See also <http://www.wordiq.com/definition/Liebig's_Law_of_the_Minimum>
Note that there is an hypothetical morphological limit to growth for
every species. At some point when all the governing factors are
carefully tuned, no further increase of growth rate can be gained. Its
very difficult to attain this experimentally. This is where the model
proposed by Justus von Liebig breaks down because the plant's own
morphology becomes the "limiting" factor. The size of the plant and the
rate at which it can conduct nutrients inside itself becomes the most
important factor. This is a difficult concept so I'm not surprised if
some folks may be having problems grokking it. I suggest you read up
using Internet references on biology rather than try to make sense of a
lot of the folderol you find on the APD. It's a case of "too much
In aquaria, we never attain the morphological limit often because we
can't keep up with the demands of the plants unless we had a system with
a huge pool of nutrients at a fixed concentration that were being
supplied continuously. You need a LOT of circulation in the tank to
ensure maximum CO2 uptake at the plant leaves. For CO2, at the
morphological limit, Dr Huebert has determined that beyond 50 ppm you
(probably) can't get any additional benefits from higher CO2
concentration. Tom has suggested that around 30 ppm CO2 is going to mean
CO2 would unlikely be the limiting or dominant growth regulating factor.

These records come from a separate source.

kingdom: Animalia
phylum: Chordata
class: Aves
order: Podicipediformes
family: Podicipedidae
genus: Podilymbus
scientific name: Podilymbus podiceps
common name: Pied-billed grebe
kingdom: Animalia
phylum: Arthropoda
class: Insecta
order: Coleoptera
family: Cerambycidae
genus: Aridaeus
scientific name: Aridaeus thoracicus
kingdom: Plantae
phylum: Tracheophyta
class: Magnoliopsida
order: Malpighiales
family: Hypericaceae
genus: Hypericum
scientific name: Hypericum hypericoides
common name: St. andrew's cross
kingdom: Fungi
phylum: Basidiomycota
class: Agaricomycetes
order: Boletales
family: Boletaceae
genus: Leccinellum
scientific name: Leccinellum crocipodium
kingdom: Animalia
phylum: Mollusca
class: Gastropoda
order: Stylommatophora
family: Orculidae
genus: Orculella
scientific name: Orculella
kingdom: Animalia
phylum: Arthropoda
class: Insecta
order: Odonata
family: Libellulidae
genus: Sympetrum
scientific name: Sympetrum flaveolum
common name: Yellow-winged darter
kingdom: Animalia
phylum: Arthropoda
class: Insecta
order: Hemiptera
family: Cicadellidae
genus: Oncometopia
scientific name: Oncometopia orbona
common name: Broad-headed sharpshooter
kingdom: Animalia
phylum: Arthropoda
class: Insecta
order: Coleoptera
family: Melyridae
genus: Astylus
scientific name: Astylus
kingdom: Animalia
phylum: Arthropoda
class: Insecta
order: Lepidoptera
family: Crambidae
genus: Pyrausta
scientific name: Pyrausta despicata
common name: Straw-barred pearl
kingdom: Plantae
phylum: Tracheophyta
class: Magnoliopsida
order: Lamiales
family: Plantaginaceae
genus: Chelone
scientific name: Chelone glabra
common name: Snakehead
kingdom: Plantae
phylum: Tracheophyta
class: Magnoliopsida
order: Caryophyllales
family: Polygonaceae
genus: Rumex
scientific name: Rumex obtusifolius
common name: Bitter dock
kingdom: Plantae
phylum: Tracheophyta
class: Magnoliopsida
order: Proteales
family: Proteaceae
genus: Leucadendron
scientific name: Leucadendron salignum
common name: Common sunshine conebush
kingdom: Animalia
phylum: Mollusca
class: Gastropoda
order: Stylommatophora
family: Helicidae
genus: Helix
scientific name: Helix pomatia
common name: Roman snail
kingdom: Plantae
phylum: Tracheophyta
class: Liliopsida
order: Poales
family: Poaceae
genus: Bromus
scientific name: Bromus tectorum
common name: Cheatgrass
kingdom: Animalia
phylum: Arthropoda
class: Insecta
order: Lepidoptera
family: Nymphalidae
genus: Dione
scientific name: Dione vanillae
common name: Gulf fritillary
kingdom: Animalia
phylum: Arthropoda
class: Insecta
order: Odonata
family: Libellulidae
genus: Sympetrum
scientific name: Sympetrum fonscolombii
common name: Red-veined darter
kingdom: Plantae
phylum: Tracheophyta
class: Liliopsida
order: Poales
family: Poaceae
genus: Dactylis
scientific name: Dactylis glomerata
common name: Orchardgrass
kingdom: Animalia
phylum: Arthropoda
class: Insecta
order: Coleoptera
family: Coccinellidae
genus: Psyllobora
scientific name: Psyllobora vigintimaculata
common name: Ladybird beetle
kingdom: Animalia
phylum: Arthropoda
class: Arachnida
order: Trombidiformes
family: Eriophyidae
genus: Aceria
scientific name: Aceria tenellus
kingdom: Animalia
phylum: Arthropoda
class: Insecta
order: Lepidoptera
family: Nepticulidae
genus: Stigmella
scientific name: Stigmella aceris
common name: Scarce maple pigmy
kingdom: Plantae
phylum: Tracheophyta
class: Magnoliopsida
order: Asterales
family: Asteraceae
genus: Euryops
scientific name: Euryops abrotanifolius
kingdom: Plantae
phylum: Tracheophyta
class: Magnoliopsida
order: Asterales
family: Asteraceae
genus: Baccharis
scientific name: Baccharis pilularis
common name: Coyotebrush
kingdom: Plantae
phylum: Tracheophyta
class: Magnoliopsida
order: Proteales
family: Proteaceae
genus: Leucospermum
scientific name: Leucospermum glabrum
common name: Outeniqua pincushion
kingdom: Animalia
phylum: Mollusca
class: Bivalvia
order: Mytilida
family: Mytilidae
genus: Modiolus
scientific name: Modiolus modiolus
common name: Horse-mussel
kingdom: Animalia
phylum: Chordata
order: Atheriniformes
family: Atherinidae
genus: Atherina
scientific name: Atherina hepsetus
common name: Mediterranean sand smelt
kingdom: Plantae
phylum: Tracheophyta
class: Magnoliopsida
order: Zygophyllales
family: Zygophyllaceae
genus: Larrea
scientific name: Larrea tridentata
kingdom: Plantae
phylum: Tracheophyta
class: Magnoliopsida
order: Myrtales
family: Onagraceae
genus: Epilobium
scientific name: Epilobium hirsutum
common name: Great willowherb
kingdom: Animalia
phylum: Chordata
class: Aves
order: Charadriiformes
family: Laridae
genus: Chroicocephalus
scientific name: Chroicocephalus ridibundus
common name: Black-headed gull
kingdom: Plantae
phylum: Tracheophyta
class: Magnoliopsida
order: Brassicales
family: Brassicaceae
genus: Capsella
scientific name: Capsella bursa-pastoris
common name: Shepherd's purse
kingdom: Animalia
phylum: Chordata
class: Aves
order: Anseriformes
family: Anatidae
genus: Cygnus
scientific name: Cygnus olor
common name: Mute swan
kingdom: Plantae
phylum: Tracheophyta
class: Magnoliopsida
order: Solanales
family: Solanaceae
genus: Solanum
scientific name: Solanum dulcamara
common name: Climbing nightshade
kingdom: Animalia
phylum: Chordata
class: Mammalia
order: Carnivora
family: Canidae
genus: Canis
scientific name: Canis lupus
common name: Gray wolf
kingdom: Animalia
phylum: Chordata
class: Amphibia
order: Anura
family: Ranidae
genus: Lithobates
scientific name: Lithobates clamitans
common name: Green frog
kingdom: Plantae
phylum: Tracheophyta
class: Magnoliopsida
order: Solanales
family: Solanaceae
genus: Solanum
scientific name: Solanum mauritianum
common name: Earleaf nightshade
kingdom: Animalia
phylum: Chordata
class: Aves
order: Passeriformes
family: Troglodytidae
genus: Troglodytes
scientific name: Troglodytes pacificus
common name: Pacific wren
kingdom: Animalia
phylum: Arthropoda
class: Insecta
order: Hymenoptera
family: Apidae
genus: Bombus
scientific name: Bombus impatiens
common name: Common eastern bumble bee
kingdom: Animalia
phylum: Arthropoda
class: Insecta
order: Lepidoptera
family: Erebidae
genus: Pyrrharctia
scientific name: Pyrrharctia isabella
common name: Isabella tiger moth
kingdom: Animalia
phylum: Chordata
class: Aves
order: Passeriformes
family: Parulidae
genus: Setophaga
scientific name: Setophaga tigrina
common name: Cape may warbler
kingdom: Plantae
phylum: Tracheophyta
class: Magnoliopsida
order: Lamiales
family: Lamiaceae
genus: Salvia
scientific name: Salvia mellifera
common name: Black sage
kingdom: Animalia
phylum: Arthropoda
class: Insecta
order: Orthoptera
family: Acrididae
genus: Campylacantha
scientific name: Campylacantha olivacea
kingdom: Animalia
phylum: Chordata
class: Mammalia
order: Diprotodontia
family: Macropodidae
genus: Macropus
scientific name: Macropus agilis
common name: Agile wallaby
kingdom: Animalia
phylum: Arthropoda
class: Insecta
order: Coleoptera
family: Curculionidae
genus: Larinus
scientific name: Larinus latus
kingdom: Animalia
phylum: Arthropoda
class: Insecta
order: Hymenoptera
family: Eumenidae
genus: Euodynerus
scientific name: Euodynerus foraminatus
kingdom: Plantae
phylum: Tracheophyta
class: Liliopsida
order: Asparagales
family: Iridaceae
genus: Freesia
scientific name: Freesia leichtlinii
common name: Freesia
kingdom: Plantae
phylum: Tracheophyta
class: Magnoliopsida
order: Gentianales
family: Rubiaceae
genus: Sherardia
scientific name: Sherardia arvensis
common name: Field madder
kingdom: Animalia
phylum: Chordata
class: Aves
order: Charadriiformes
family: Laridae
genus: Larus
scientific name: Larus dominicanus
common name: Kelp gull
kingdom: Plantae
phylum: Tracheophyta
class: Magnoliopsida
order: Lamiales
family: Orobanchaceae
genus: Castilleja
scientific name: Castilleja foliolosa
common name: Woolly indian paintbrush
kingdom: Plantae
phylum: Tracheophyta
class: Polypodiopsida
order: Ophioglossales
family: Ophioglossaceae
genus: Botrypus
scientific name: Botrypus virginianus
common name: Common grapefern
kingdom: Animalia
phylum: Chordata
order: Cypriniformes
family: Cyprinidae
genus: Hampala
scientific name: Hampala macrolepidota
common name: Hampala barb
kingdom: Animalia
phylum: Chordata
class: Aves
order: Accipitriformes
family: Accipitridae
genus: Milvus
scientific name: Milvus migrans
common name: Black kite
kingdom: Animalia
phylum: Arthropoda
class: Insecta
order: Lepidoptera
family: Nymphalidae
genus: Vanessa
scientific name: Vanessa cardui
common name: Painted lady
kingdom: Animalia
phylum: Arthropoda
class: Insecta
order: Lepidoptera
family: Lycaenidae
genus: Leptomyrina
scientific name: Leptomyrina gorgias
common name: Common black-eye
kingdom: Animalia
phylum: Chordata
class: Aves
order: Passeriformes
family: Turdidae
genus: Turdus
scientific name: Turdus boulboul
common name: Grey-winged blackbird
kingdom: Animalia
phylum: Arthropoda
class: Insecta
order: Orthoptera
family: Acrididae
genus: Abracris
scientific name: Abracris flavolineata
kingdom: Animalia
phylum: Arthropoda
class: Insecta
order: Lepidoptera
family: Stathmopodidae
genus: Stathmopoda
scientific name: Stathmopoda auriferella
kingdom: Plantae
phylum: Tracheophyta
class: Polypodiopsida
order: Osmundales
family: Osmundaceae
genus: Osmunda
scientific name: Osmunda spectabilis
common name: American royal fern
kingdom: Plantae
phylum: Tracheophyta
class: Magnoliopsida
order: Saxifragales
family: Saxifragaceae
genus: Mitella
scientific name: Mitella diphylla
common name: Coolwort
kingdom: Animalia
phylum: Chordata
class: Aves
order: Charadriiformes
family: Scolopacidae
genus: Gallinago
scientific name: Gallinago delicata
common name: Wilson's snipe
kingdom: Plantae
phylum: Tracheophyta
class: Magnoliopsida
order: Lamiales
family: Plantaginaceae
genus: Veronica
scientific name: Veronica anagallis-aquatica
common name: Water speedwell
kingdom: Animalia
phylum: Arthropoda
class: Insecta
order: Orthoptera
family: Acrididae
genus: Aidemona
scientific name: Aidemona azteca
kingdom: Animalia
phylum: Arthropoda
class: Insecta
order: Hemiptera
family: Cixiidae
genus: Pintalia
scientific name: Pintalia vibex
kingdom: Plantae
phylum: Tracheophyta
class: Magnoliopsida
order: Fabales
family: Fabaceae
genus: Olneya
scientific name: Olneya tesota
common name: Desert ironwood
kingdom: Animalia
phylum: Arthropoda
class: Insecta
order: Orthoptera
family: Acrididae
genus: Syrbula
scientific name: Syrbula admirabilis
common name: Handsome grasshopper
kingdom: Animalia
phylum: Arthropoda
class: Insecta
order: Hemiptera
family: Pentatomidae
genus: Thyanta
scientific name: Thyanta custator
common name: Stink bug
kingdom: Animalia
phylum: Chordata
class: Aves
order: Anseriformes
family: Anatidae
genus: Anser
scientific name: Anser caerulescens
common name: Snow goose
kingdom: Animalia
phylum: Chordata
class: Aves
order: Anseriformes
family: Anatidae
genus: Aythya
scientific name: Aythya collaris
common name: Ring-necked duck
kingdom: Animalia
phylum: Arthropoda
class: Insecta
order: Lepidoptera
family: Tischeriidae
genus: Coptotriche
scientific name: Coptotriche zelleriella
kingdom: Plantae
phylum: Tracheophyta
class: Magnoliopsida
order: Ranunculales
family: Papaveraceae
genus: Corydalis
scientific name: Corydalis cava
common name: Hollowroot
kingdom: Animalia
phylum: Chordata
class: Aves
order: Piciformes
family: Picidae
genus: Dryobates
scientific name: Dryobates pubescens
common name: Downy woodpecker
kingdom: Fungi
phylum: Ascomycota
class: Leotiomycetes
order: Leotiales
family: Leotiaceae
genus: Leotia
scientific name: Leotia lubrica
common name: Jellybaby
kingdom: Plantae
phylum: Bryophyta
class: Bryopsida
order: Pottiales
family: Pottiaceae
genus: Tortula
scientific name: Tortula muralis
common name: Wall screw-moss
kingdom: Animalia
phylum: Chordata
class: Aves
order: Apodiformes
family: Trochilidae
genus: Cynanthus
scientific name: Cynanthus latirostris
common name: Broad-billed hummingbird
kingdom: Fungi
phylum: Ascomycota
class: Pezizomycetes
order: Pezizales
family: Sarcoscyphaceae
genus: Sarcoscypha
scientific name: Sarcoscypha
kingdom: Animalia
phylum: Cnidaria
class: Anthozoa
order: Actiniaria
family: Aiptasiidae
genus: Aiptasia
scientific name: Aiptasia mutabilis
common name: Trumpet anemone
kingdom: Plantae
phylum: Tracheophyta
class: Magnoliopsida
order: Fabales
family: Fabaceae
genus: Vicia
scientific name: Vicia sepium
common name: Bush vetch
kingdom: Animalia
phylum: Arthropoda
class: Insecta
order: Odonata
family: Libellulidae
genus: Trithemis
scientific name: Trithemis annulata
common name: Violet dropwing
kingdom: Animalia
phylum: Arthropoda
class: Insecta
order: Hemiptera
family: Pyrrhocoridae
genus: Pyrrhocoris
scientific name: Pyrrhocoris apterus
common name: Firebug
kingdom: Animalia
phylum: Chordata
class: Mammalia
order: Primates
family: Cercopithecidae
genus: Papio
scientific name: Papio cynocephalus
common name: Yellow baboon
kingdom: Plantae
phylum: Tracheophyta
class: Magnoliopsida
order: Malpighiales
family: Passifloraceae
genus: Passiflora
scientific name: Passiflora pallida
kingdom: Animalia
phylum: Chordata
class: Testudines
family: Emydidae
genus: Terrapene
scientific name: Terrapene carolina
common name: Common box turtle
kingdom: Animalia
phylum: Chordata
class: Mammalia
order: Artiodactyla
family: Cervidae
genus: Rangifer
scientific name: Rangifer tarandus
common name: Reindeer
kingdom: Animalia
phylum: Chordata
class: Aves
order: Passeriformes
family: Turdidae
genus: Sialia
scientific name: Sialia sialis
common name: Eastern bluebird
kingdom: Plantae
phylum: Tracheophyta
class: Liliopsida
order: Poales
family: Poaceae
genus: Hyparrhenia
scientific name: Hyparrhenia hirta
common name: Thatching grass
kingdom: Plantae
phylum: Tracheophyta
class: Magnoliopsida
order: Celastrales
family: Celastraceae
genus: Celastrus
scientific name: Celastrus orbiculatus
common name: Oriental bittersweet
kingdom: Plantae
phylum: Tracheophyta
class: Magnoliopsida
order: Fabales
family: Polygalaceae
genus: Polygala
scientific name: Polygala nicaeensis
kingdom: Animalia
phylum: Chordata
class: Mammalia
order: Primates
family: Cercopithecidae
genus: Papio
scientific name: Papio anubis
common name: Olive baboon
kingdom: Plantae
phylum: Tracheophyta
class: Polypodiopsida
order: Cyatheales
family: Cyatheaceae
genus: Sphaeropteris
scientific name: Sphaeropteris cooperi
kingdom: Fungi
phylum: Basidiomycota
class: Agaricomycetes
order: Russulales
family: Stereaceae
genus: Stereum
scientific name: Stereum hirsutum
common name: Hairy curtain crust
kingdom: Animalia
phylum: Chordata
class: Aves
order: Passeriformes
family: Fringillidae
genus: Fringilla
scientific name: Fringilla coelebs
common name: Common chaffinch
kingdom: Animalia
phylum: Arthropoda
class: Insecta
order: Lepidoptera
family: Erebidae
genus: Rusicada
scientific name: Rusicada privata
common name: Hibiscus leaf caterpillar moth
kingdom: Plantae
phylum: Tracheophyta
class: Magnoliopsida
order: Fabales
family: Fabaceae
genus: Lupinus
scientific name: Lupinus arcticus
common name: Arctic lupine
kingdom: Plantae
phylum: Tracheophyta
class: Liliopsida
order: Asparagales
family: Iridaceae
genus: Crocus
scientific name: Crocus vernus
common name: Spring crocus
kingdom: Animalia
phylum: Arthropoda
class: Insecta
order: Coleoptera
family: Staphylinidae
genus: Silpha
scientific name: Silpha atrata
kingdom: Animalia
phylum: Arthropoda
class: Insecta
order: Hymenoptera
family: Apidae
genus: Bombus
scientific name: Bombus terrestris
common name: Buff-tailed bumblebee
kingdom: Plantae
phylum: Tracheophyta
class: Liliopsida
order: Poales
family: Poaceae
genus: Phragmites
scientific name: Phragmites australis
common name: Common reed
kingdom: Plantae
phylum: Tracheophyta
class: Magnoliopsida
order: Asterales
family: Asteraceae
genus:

At that point, either nitrogen or phosphorus can be limiting but so can
any other major or minor nutrient. And if you have toxins in the tank
from plastic degradation (breakdown) or heavy metals, you may NOT be
getting nice growth at all.
Note: I'm not suggesting that you "cure" algae by making something
"limiting" for the growth of that algae. Algae, just like macrophytes
always has SOMETHING as the dominant factor governing growth rate. Algae
can attain a much higher growth rate than a macrophyte simply because
its morphology is efficient because it is small. For green water we get
doubling times of what days? Hours?
I suppose we can think that we have algae under "control" when the
growth rate of algae is lower than the growth rate of our fastest
growing macrophytes. You can't ever get stuff like Anubias to have a
faster growth rate than algae. That's why an aquarium with only Anubias
is probably going to have a tough time keeping ahead of algae, if algae
is present in the aquarium. If you bleach the Anubias, and sterilize the
tank, you can certainly prevent the introduction of filament algae. You
definitely need a good population of algae consumers like snails to keep
ahead of the growth of scum and bacteria in the tank. For tanks with
slow growing plants and with low light demands (Anubias, Crypts), I have
been suggesting that 1 wpg or LESS is more appropriate.
>From a practical standpoint, you often do NOT want truly high growth
rates in aquaria. Imagine that the mass of Hygrophila were doubling or
tripling each week! Practically, I think we're seeing doubling times for
Hygrophila around 4-8 weeks and most people would consider this high
growth. Its not high in the sense that its not even close to the
morphological growth limit for this species.